By the way the winery called this one “Family Farmed”. This one certainly brings the “Wow!” factor out for me. Glad to have some more around.

Rating: Wow!

2005 Navarro Anderson Valley Riesling

Price: $14.25 direct from the winery

What They Said:

Per the winery “Navarro’s Riesling style has evolved over the last thirty years thanks to the increasing availability of better clones in California. When we started growing Riesling in the 70′s there wasn’t much choice of what to plant. Historically many California clones of this variety had been selected for high yields rather than high wine quality. We planted our first clonal trials of Riesling in 1990 when the nurseries started to have a wider choice available and now Navarro’s fields are planted to some of the world’s most flavorful clones. 84% of this wine was produced from Navarro’s expanded plantings; there’s bright apple and stone-fruit flavors that are reminiscent of ripe German Rieslings from the Rheinpfalz. Because we are now starting with more flavorful grapes, we’ve found ourselves crafting drier versions of Riesling but a drier finish requires careful winemaking in order to avoid extracting astringency from the skins, seeds or stems. After destemming, the free-run juice was cool fermented in oak ovals where it rested on the lees for six months, contributing to a rich mouth feel and hints of charcuterie.

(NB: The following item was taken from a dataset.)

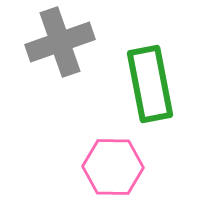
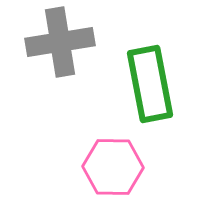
gray cross: rotated 10 degrees clockwise
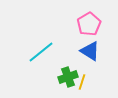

There is a tad of residual sugar but it’s just enough to balance Riesling’s naturally high acidity; the wine finishes deliciously tart and dry with no perceptible sweetness. The captivating floral bouquet has just a touch of Germanic petrol and the lush flavors hint at apple, tangerine and apricot. Try it with thinly sliced Westphalia ham on pumpernickel. Prost! Gold Medal winner.”

What I Think:

The winery called this one “Quest” in reference to their long journey towards developing the desired style for their bottling. I left the majority of what they said though it wasn’t directly related to this wine as I found it interesting.

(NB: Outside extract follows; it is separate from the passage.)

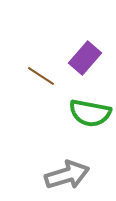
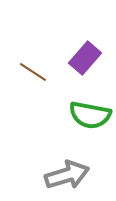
brown line: moved 8 px left, 4 px up
green semicircle: moved 2 px down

This wine was very pale in color, on opening like the Pinot I had a few day backs, this one didn’t jump out of the bottle at you. It took the subtler approach and grows on you over time. What do you reckon that means, when the wine shows such a drastic improvement with just a bit of air? Should Navarro have kept these out of the bottle for a bit longer? Should I have kept it in the bottle a little longer? Or would neither have mattered and the wines just needed air… This always makes me wonder if I catch a wine at an “in-between” time. This is purely conjecture but I think when some wines are bottled they offer a drinking window before closing up to become to age a bit, again becoming drinkable at a later time. That wouldn’t seem to make sense here as it is such a young wine. It was bottled only 10 months ago. Back to the wine, one interesting thing was that it never had much of a nose at all. In fact I was trying so hard to pick something up I got my nose wet a few times. Initially the taste was hard to discern but there was certainly a tart, racy finish. It seemed a bit of lemon leading on to a mineral like finish. As it opened this went from the dominant force in the wine to a mere afterthought as the texture became more supple apples, pears and a hint of peach (or is apricot, nectarine…) came to the front before fading to that same tart, minerally end. . Looking above I see a mention of tangerine; have to remember that one moving forward.

Hmm, now for the rating part. This is a really nice wine. It was great with the Asian fare and held up to some Mexican a few nights later. Just not sure that I am willing to pay this price unless my socks are knocked off. Especially with the similar structured and tasting Marcel Hugg wines available at TJ’s. I feel like I am slighting this one by calling it “Pricey”. Maybe the winery should have called this on “Tough break”.